Exercise instructions -> Print nothing but the lines below starting at the line that holds "of client websites." and ending at the line that holds "Computer Applications (MCA)**", including both, each exactly as written.

Dataset extract ->
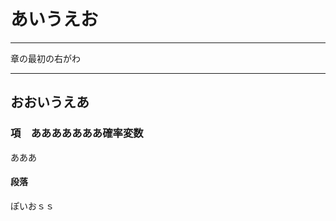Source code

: # あいうえお

---

章の最初の右がわ

---

## おおいうえあ

### 項　あああああああ確率変数

<p class="intro">
あああ
</p>

#### 段落
ぽいおｓｓ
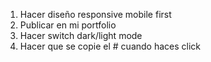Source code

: 1. Hacer diseño responsive mobile first
2. Publicar en mi portfolio
3. Hacer switch dark/light mode
4. Hacer que se copie el # cuando haces click
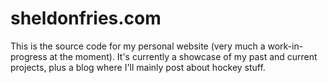 # sheldonfries.com

This is the source code for my personal website (very much a work-in-progress at the moment). It's currently a showcase of my past and current projects, plus a blog where I'll mainly post about hockey stuff.
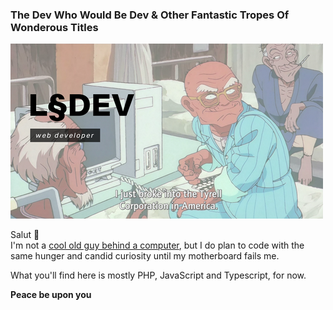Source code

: 
### The Dev Who Would Be Dev & Other Fantastic Tropes Of Wonderous Titles
<img src="https://github.com/LSS-commits/LSS-commits/blob/main/roujinz_ldev.png" alt="l§dev profile banner">

Salut 👋
<br>
I'm not a <a href="https://en.wikipedia.org/wiki/Roujin_Z" target="_blank">cool old guy behind a computer</a>, but I do plan to code with the same hunger and candid curiosity until my motherboard fails me.

What you'll find here is mostly PHP, JavaScript and Typescript, for now.


<strong>Peace be upon you</strong>
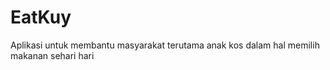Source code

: # EatKuy
Aplikasi untuk membantu masyarakat terutama anak kos dalam hal memilih makanan sehari hari
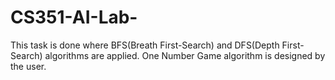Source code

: # CS351-AI-Lab-

This task is done where BFS(Breath First-Search) and DFS(Depth First-Search) algorithms are applied.
One Number Game algorithm is designed by the user.
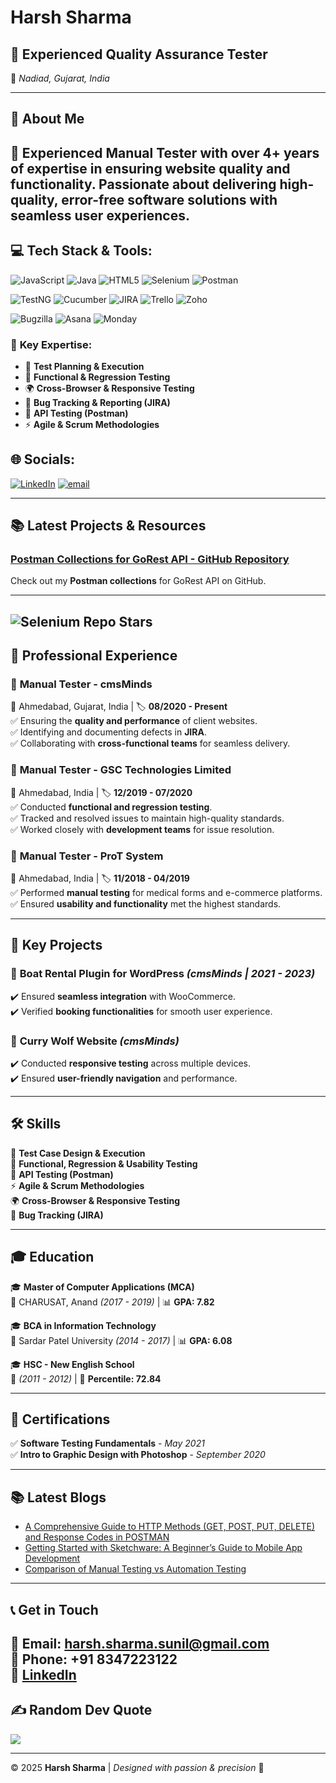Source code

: # Harsh Sharma

## 🌟 Experienced Quality Assurance Tester  
📍 *Nadiad, Gujarat, India*  

---

## 🚀 About Me
🎯 **Experienced Manual Tester** with over **4+ years** of expertise in ensuring website quality and functionality. Passionate about delivering high-quality, error-free software solutions with seamless user experiences. 
---
## 💻 Tech Stack & Tools:

  <!-- Row 1 -->
  
  ![JavaScript](https://img.shields.io/badge/javascript-%23323330.svg?style=plastic&logo=javascript&logoColor=%23F7DF1E)  ![Java](https://img.shields.io/badge/java-%23ED8B00.svg?style=plastic&logo=openjdk&logoColor=white)  ![HTML5](https://img.shields.io/badge/html5-%23E34F26.svg?style=plastic&logo=html5&logoColor=white)   ![Selenium](https://img.shields.io/badge/selenium-%2343B02A.svg?style=plastic&logo=selenium&logoColor=white) ![Postman](https://img.shields.io/badge/postman-%23FF6C37.svg?style=plastic&logo=postman&logoColor=white)  

  <!-- Row 2 -->
  ![TestNG](https://img.shields.io/badge/testng-%234B8BF7.svg?style=plastic&logo=testng&logoColor=white) ![Cucumber](https://img.shields.io/badge/cucumber-%23F79C42.svg?style=plastic&logo=cucumber&logoColor=white)  ![JIRA](https://img.shields.io/badge/jira-%230A0A0A.svg?style=plastic&logo=jira&logoColor=white)  ![Trello](https://img.shields.io/badge/trello-%23026AA7.svg?style=plastic&logo=trello&logoColor=white) ![Zoho](https://img.shields.io/badge/zoho-%230077FF.svg?style=plastic&logo=zoho&logoColor=white)

  <!-- Row 3 -->
  ![Bugzilla](https://img.shields.io/badge/bugzilla-%23E10F00.svg?style=plastic&logo=bugzilla&logoColor=white)  ![Asana](https://img.shields.io/badge/asana-%236A4C93.svg?style=plastic&logo=asana&logoColor=white) ![Monday](https://img.shields.io/badge/monday-%23F5A623.svg?style=plastic&logo=monday&logoColor=white)



### 🔎 **Key Expertise:**
- 📌 **Test Planning & Execution**
- 🔄 **Functional & Regression Testing**
- 🌍 **Cross-Browser & Responsive Testing**
- 🐞 **Bug Tracking & Reporting (JIRA)**
- 🔗 **API Testing (Postman)**
- ⚡ **Agile & Scrum Methodologies**

## 🌐 Socials:
[![LinkedIn](https://img.shields.io/badge/LinkedIn-%230077B5.svg?logo=linkedin&logoColor=white)](https://linkedin.com/in/harshsharmaqa/) [![email](https://img.shields.io/badge/Email-D14836?logo=gmail&logoColor=white)](mailto:harshsharmaqa@gmail.com) 

---
## 📚 Latest Projects & Resources

### [Postman Collections for GoRest API - GitHub Repository](https://github.com/HarshSharmaQA/postman-collections-gorest)
Check out my **Postman collections** for GoRest API on GitHub.


---


![Selenium Repo Stars](https://img.shields.io/github/stars/SeleniumHQ/selenium?style=plastic)
---



## 💼 **Professional Experience**

### 🎯 **Manual Tester - cmsMinds**  
📍 Ahmedabad, Gujarat, India | 🏷️ **08/2020 - Present**  
✅ Ensuring the **quality and performance** of client websites.  
✅ Identifying and documenting defects in **JIRA**.  
✅ Collaborating with **cross-functional teams** for seamless delivery.

### 🎯 **Manual Tester - GSC Technologies Limited**  
📍 Ahmedabad, India | 🏷️ **12/2019 - 07/2020**  
✅ Conducted **functional and regression testing**.  
✅ Tracked and resolved issues to maintain high-quality standards.  
✅ Worked closely with **development teams** for issue resolution.

### 🎯 **Manual Tester - ProT System**  
📍 Ahmedabad, India | 🏷️ **11/2018 - 04/2019**  
✅ Performed **manual testing** for medical forms and e-commerce platforms.  
✅ Ensured **usability and functionality** met the highest standards.  

---

## 🔹 **Key Projects**

### 🚤 **Boat Rental Plugin for WordPress** *(cmsMinds | 2021 - 2023)*  
✔️ Ensured **seamless integration** with WooCommerce.  
✔️ Verified **booking functionalities** for smooth user experience.

### 🍔 **Curry Wolf Website** *(cmsMinds)*  
✔️ Conducted **responsive testing** across multiple devices.  
✔️ Ensured **user-friendly navigation** and performance.

---

## 🛠 **Skills**

🎯 **Test Case Design & Execution**  
📌 **Functional, Regression & Usability Testing**  
🔗 **API Testing (Postman)**  
⚡ **Agile & Scrum Methodologies**  
🌍 **Cross-Browser & Responsive Testing**  
🐞 **Bug Tracking (JIRA)**  

---

## 🎓 **Education**

🎓 **Master of Computer Applications (MCA)**  
📍 CHARUSAT, Anand *(2017 - 2019)* | 📊 **GPA: 7.82**  

🎓 **BCA in Information Technology**  
📍 Sardar Patel University *(2014 - 2017)* | 📊 **GPA: 6.08**  

🎓 **HSC - New English School**  
📍 *(2011 - 2012)* | 🎯 **Percentile: 72.84**  

---

## 📜 **Certifications**

✅ **Software Testing Fundamentals** - *May 2021*  
✅ **Intro to Graphic Design with Photoshop** - *September 2020*  

---


## 📚 **Latest Blogs**
- [A Comprehensive Guide to HTTP Methods (GET, POST, PUT, DELETE) and Response Codes in POSTMAN](https://harshsharmaqa.online/blog%20detail.html?id=8f9A4ol4cft34QqVPja4)
- [Getting Started with Sketchware: A Beginner’s Guide to Mobile App Development](https://harshsharmaqa.online/blog%20detail.html?id=AgyAZWRK2muzcXvyCuw3)
- [Comparison of Manual Testing vs Automation Testing](https://harshsharmaqa.online/blog%20detail.html?id=6JFVCgAhlcUj1xHMTOGm)


---

## 📞 **Get in Touch**

📧 **Email:** [harsh.sharma.sunil@gmail.com](mailto:harsh.sharma.sunil@gmail.com)  
📱 **Phone:** +91 8347223122  
🔗 **[LinkedIn](https://www.linkedin.com/in/harshsharmaqa/)**  
---
## ✍️ Random Dev Quote
![](https://quotes-github-readme.vercel.app/api?type=vetical&theme=radical) 

---

© 2025 **Harsh Sharma** | *Designed with passion & precision* 🚀
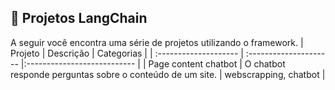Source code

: ## 👻 Projetos LangChain

A seguir você encontra uma série de projetos utilizando o framework.
| Projeto              | Descrição                | Categorias                 |
| :-------------------- | :--------------------- |:--------------------------- |
|     Page content chatbot       |     O chatbot responde perguntas sobre o conteúdo de um site.      |      webscrapping, chatbot           |
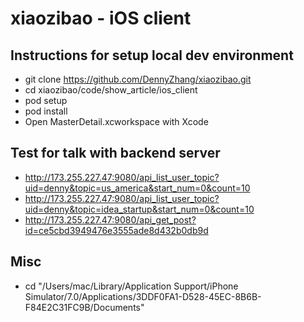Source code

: xiaozibao - iOS client
=========

## Instructions for setup local dev environment
- git clone https://github.com/DennyZhang/xiaozibao.git
- cd xiaozibao/code/show_article/ios_client
- pod setup
- pod install
- Open MasterDetail.xcworkspace with Xcode

## Test for talk with backend server
- http://173.255.227.47:9080/api_list_user_topic?uid=denny&topic=us_america&start_num=0&count=10
- http://173.255.227.47:9080/api_list_user_topic?uid=denny&topic=idea_startup&start_num=0&count=10
- http://173.255.227.47:9080/api_get_post?id=ce5cbd3949476e3555ade8d432b0db9d

## Misc
- cd "/Users/mac/Library/Application Support/iPhone Simulator/7.0/Applications/3DDF0FA1-D528-45EC-8B6B-F84E2C31FC9B/Documents"
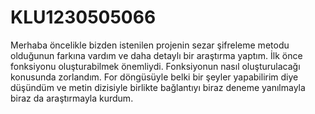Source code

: # KLU1230505066
Merhaba öncelikle bizden istenilen projenin sezar şifreleme metodu olduğunun farkına vardım ve daha detaylı bir araştırma yaptım.
İlk önce fonksiyonu oluşturabilmek önemliydi. Fonksiyonun nasıl oluşturulacağı konusunda zorlandım. For döngüsüyle belki bir şeyler yapabilirim diye düşündüm ve metin dizisiyle birlikte
bağlantıyı biraz deneme yanılmayla biraz da araştırmayla kurdum. 







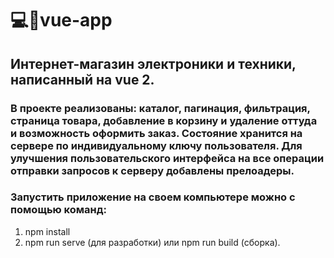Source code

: # 💻📱vue-app
## Интернет-магазин электроники и техники, написанный на vue 2. 
### В проекте реализованы: каталог, пагинация, фильтрация, страница товара, добавление в корзину и удаление оттуда и возможность оформить заказ. Состояние хранится на сервере по индивидуальному ключу пользователя. Для улучшения пользовательского интерфейса на все операции отправки запросов к серверу добавлены прелоадеры.
### Запустить приложение на своем компьютере можно с помощью команд: 
1) npm install
2) npm run serve (для разработки) или npm run build (сборка).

Exercise response ->
✅ Ensuring the **quality and performance** of client websites.  
✅ Identifying and documenting defects in **JIRA**.  
✅ Collaborating with **cross-functional teams** for seamless delivery.

### 🎯 **Manual Tester - GSC Technologies Limited**  
📍 Ahmedabad, India | 🏷️ **12/2019 - 07/2020**  
✅ Conducted **functional and regression testing**.  
✅ Tracked and resolved issues to maintain high-quality standards.  
✅ Worked closely with **development teams** for issue resolution.

### 🎯 **Manual Tester - ProT System**  
📍 Ahmedabad, India | 🏷️ **11/2018 - 04/2019**  
✅ Performed **manual testing** for medical forms and e-commerce platforms.  
✅ Ensured **usability and functionality** met the highest standards.  

---

## 🔹 **Key Projects**

### 🚤 **Boat Rental Plugin for WordPress** *(cmsMinds | 2021 - 2023)*  
✔️ Ensured **seamless integration** with WooCommerce.  
✔️ Verified **booking functionalities** for smooth user experience.

### 🍔 **Curry Wolf Website** *(cmsMinds)*  
✔️ Conducted **responsive testing** across multiple devices.  
✔️ Ensured **user-friendly navigation** and performance.

---

## 🛠 **Skills**

🎯 **Test Case Design & Execution**  
📌 **Functional, Regression & Usability Testing**  
🔗 **API Testing (Postman)**  
⚡ **Agile & Scrum Methodologies**  
🌍 **Cross-Browser & Responsive Testing**  
🐞 **Bug Tracking (JIRA)**  

---

## 🎓 **Education**

🎓 **Master of Computer Applications (MCA)**  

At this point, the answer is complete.